Connections: This article related to the material in class through its association with Zika virus, which was covered both in our course material and also in the guest lecture given by Dan Stinchcomb. The use of these microbes by humans to alter a detrimental aspect of an environment is also an example of microbes functioning in environmental bioremediation, another topic covered in class.

Critical analysis: I found this method for mosquito population control extremely interesting. We had learned in class that certain microbes can be used to confer certain health benefits to a host organism through the transfer of particular genes, but I had not yet heard much of this particular strategy involving using members of a population as hosts for the microbe with the aim of stopping the spread of a disease from an insect vector to a human population. Both this method as well as the genetic engineering process mentioned towards the end of the article, if such methods prove effective in their goal and also harmless to the environment, would be extremely useful in inhibiting the spread of the Zika virus and thereby preventing further human infections.

This article was written in such a way as to inform the general public. As such, the scientific details and mechanisms behind the ideas discussed are not mentioned in great detail. In terms of the limited scientific details provided, I believe the article was scientifically accurate, though somewhat vague. The explanation of the science involved was somewhat simplified, and I did not detect any confusing aspects. While I personally feel that they could have included more detail behind the processes mentioned, I can see that the inclusion of too much detail could have been confusing to someone not well-versed in biological concepts. I think the article adequately communicated the highlights of the science to the public, as it stuck to the main ideas and results of the testing in an attempt to be clear and to communicate their ideas effectively.

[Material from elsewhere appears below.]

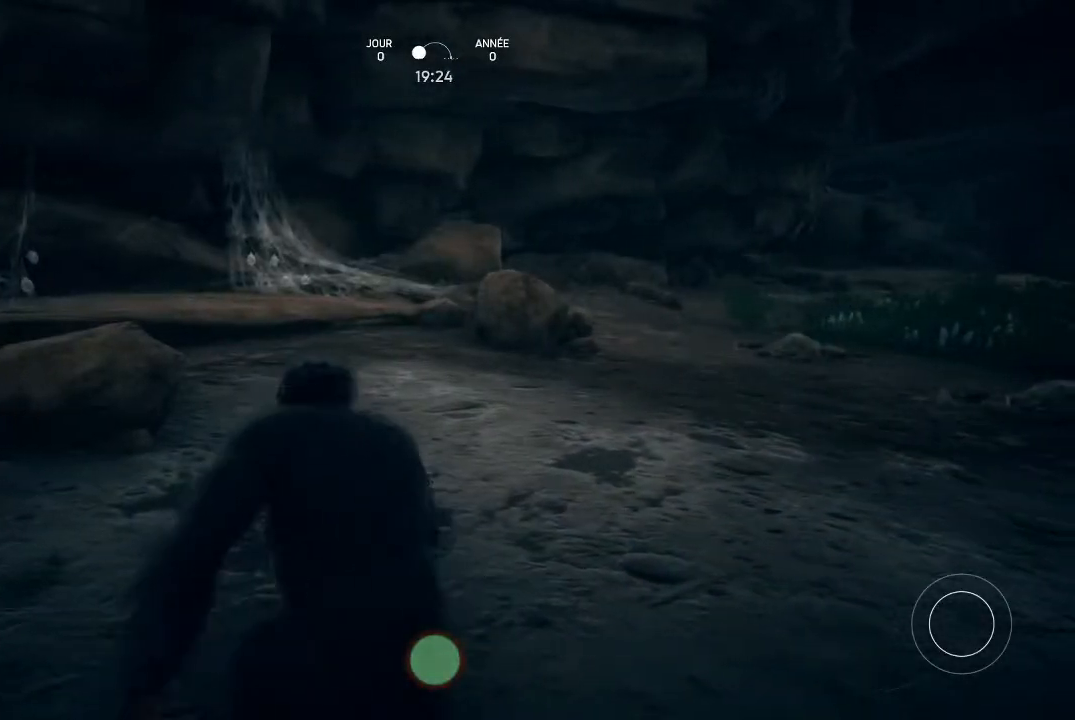
{"buttons": [], "left_stick": "center", "right_stick": "center", "events": []}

Question: What is the mechanism by which Wolbachia spp. inhibits the development of the next generation of mosquito? Would the inhibition of mosquito populations through such methods reduce their numbers to the point where other organisms in the food chain might be affected (most specifically those organisms in the food chain which utilize mosquitoes as a food source)? In reference to the genetic engineering method for the control of mosquito population, what is altered or added in the genome of the mosquitoes in order to obtain the desired effect?